None capturing groups in regex not working as expected

30 views Asked by At

The following match patter does look for the character / not having a blank space before it, but having a blank or a dot or a line ending after it.

>>> import re
>>> re.search(r"[^ ]/([ .]|$)", "Foo /markup/ bar")                                                                                                                                   
<re.Match object; span=(10, 13), match='p/ '>

I'm not interested only in the / and its position. Here I do use a simplified regex as an MWE. In the original I'm not able to just do pos = m.start() + 1 to get the position of /.

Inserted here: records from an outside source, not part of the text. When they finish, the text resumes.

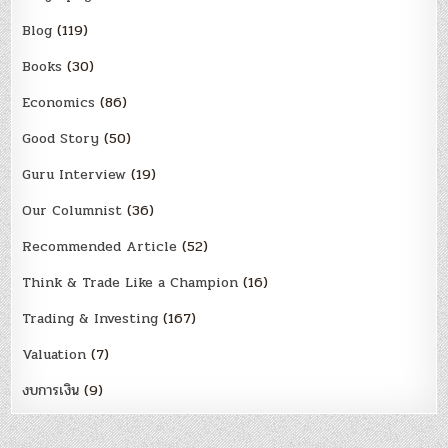
Blog
(119)
Books
(30)
Economics
(86)
Good Story
(50)
Guru Interview
(19)
Our Columnist
(36)
Recommended Article
(52)
Think & Trade Like a Champion
(16)
Trading & Investing
(167)
Valuation
(7)
งบการเงิน
(9)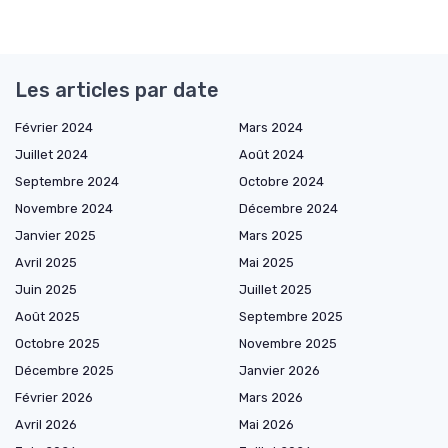
Les articles par date
Février 2024
Mars 2024
Juillet 2024
Août 2024
Septembre 2024
Octobre 2024
Novembre 2024
Décembre 2024
Janvier 2025
Mars 2025
Avril 2025
Mai 2025
Juin 2025
Juillet 2025
Août 2025
Septembre 2025
Octobre 2025
Novembre 2025
Décembre 2025
Janvier 2026
Février 2026
Mars 2026
Avril 2026
Mai 2026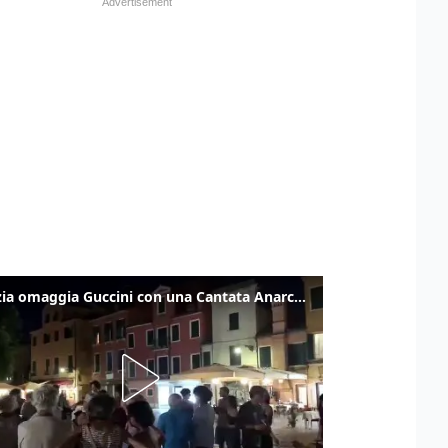
Venezia omaggia Guccini con una Cantata Anarchica in campo Santa Margherita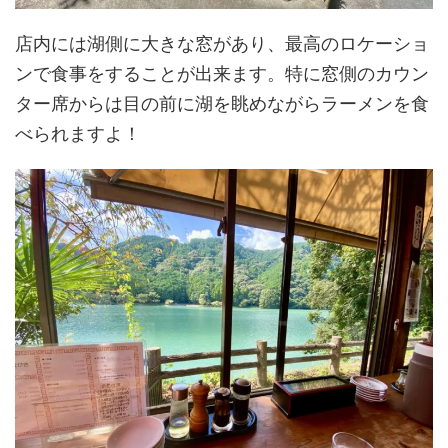
店内には湖側に大きな窓があり、最高のロケーショ
ンで食事をすることが出来ます。特に窓側のカウン
ター席からは目の前に湖を眺めながらラーメンを食
べられますよ！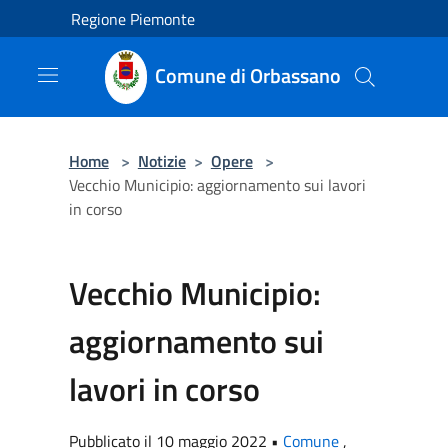
Salta al contenuto principale
Regione Piemonte
Comune di Orbassano
Home
>
Notizie
>
Opere
>
Vecchio Municipio: aggiornamento sui lavori
in corso
Vecchio Municipio:
aggiornamento sui
lavori in corso
Pubblicato il 10 maggio 2022 •
Comune
,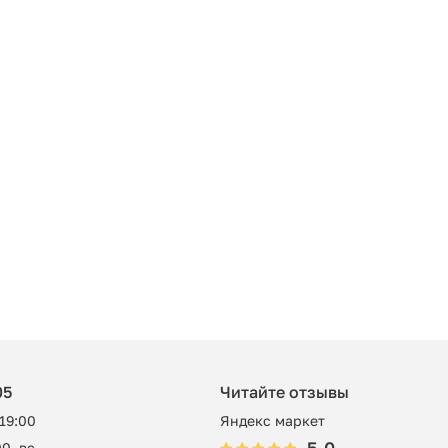
05
Читайте отзывы
 19:00
Яндекс маркет
0, вс -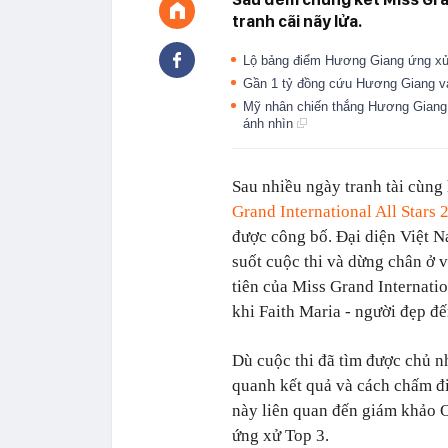
tranh cãi nãy lửa.
Lộ bảng điểm Hương Giang ứng xử
Gần 1 tỷ đồng cứu Hương Giang v
Mỹ nhân chiến thắng Hương Giang
ánh nhìn
Sau nhiều ngày tranh tài cùng
Grand International All Stars 
được công bố. Đại diện Việt 
suốt cuộc thi và dừng chân ở 
tiên của Miss Grand Internatio
khi Faith Maria - người đẹp đế
Dù cuộc thi đã tìm được chủ n
quanh kết quả và cách chấm đi
này liên quan đến giám khảo 
ứng xử Top 3.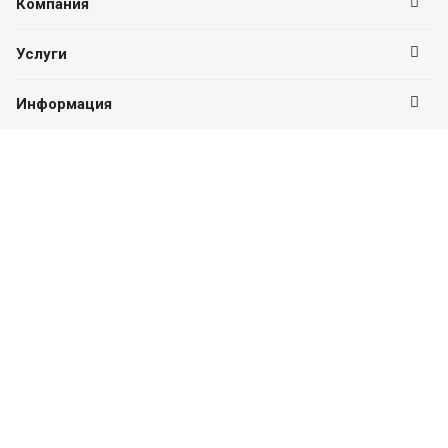
Компания
Услуги
Информация
Оставайтесь на связи
Наши контакты
8 (846) 955-01-88
ПН-ПТ с 09:00 до 18:00
г. Самара, Куйбышева, 127, офис 9
info@ocenka-m.com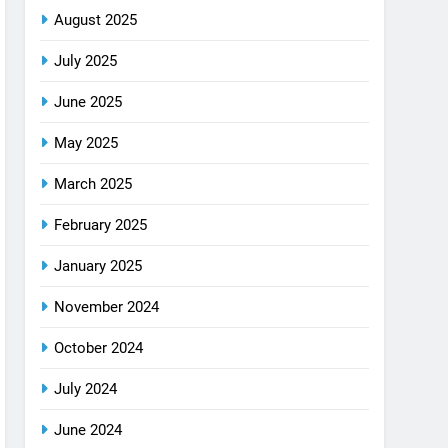
August 2025
July 2025
June 2025
May 2025
March 2025
February 2025
January 2025
November 2024
October 2024
July 2024
June 2024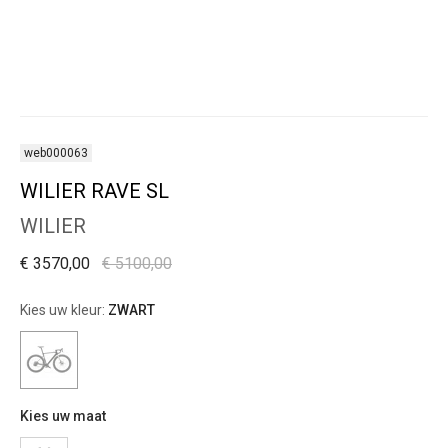
web000063
WILIER RAVE SL
WILIER
€ 3570,00
€ 5100,00
Kies uw kleur:
ZWART
Kies uw maat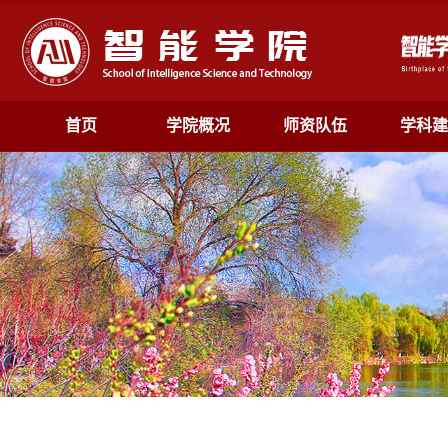
首页
学院概况
师资队伍
学科建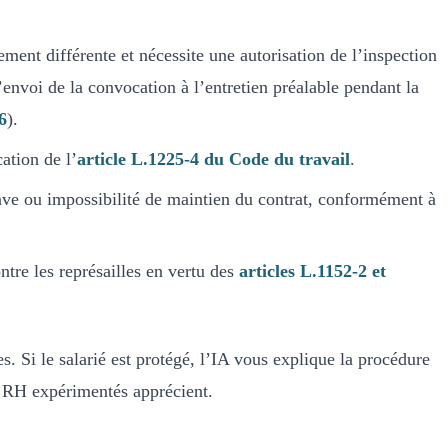
ement différente et nécessite une autorisation de l’inspection
’envoi de la convocation à l’entretien préalable pendant la
6
).
ation de l’
article L.1225-4 du Code du travail
.
rave ou impossibilité de maintien du contrat, conformément à
ntre les représailles en vertu des
articles L.1152-2 et
 Si le salarié est protégé, l’IA vous explique la procédure
ls RH expérimentés apprécient.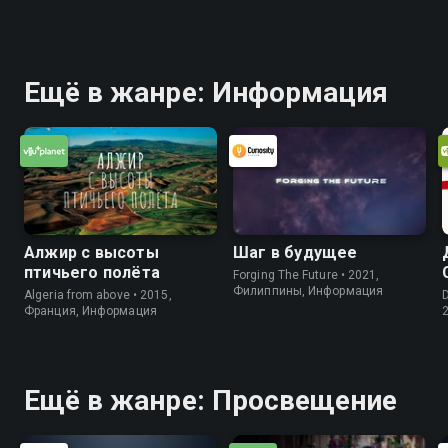
Ещё в жанре: Информация
Алжир с высоты
Шаг в будущее
птичьего полёта
Forging The Future • 2021,
Филиппины, Информация
Algeria from above • 2015,
D
Франция, Информация
Ещё в жанре: Просвещение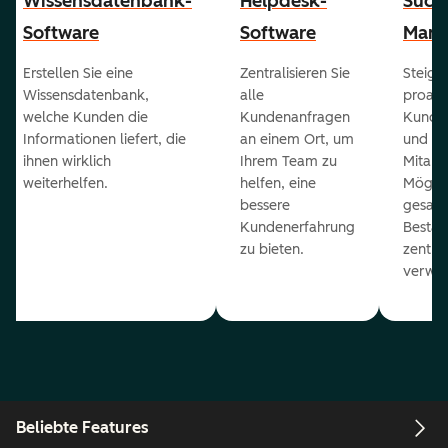
Wissensdatenbank-
Helpdesk-
Succ
Software
Software
Mana
Erstellen Sie eine
Zentralisieren Sie
Steiger
Wissensdatenbank,
alle
proakt
welche Kunden die
Kundenanfragen
Kunde
Informationen liefert, die
an einem Ort, um
und ge
ihnen wirklich
Ihrem Team zu
Mitarb
weiterhelfen.
helfen, eine
Möglich
bessere
gesam
Kundenerfahrung
Bestan
zu bieten.
zentral
verwal
Beliebte Features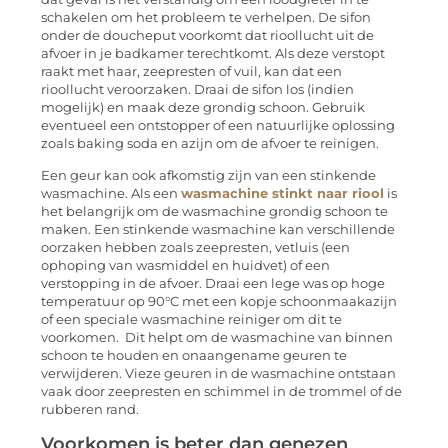
schakelen om het probleem te verhelpen. De sifon
onder de doucheput voorkomt dat rioollucht uit de
afvoer in je badkamer terechtkomt. Als deze verstopt
raakt met haar, zeepresten of vuil, kan dat een
rioollucht veroorzaken. Draai de sifon los (indien
mogelijk) en maak deze grondig schoon. Gebruik
eventueel een ontstopper of een natuurlijke oplossing
zoals baking soda en azijn om de afvoer te reinigen.
Een geur kan ook afkomstig zijn van een stinkende
wasmachine. Als een
wasmachine stinkt naar riool
is
het belangrijk om de wasmachine grondig schoon te
maken. Een stinkende wasmachine kan verschillende
oorzaken hebben zoals zeepresten, vetluis (een
ophoping van wasmiddel en huidvet) of een
verstopping in de afvoer. Draai een lege was op hoge
temperatuur op 90°C met een kopje schoonmaakazijn
of een speciale wasmachine reiniger om dit te
voorkomen. Dit helpt om de wasmachine van binnen
schoon te houden en onaangename geuren te
verwijderen. Vieze geuren in de wasmachine ontstaan
vaak door zeepresten en schimmel in de trommel of de
rubberen rand.
Voorkomen is beter dan genezen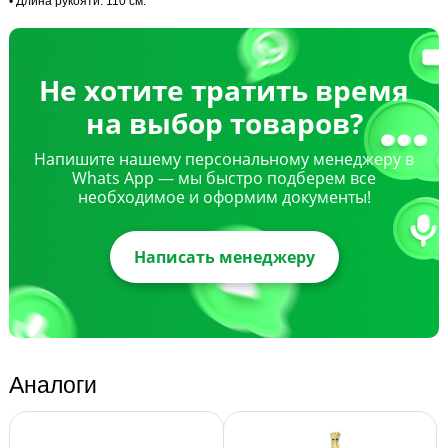
• Длина рукояти: 110 см.
Не хотите тратить время
на выбор товаров?
Напишите нашему персональному менеджеру в
Whats App — мы быстро подберем все
необходимое и оформим документы!
Написать менеджеру
Аналоги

I assume no capturing groups ((?:)) are but I can't get them work. The result I expect would be

<re.Match object; span=(11, 11), match='/'>

What do I make wrong here?

>>> re.search(r"(?:[^ ])/(?:[ .]|$)", "Foo /markup/ bar")                                                                                                                             
<re.Match object; span=(10, 13), match='p/ '>
1

There are 1 answers

6
Wiktor Stribiżew On

You can use

import re
m = re.search(r"(?<!\s)/(?![^\s.])", "Foo /markup/ bar")
if m:
    print(m.start()) # => 11

See the online Python demo.

Details:

  • (?<!\s) - a negative lookbehind that matches a location that is not immediately preceded with whitespace
  • / - a / char
  • (?![^\s.]) - a negative lookahead that requires a whitespace, . char or end of string immediately to the right of the current location.

NOTE: If you do not expect matches to be at the start of the string, replace (?<!\s) with (?<=\S) that will require any non-whitespace char to appear immediately to the left of the / char.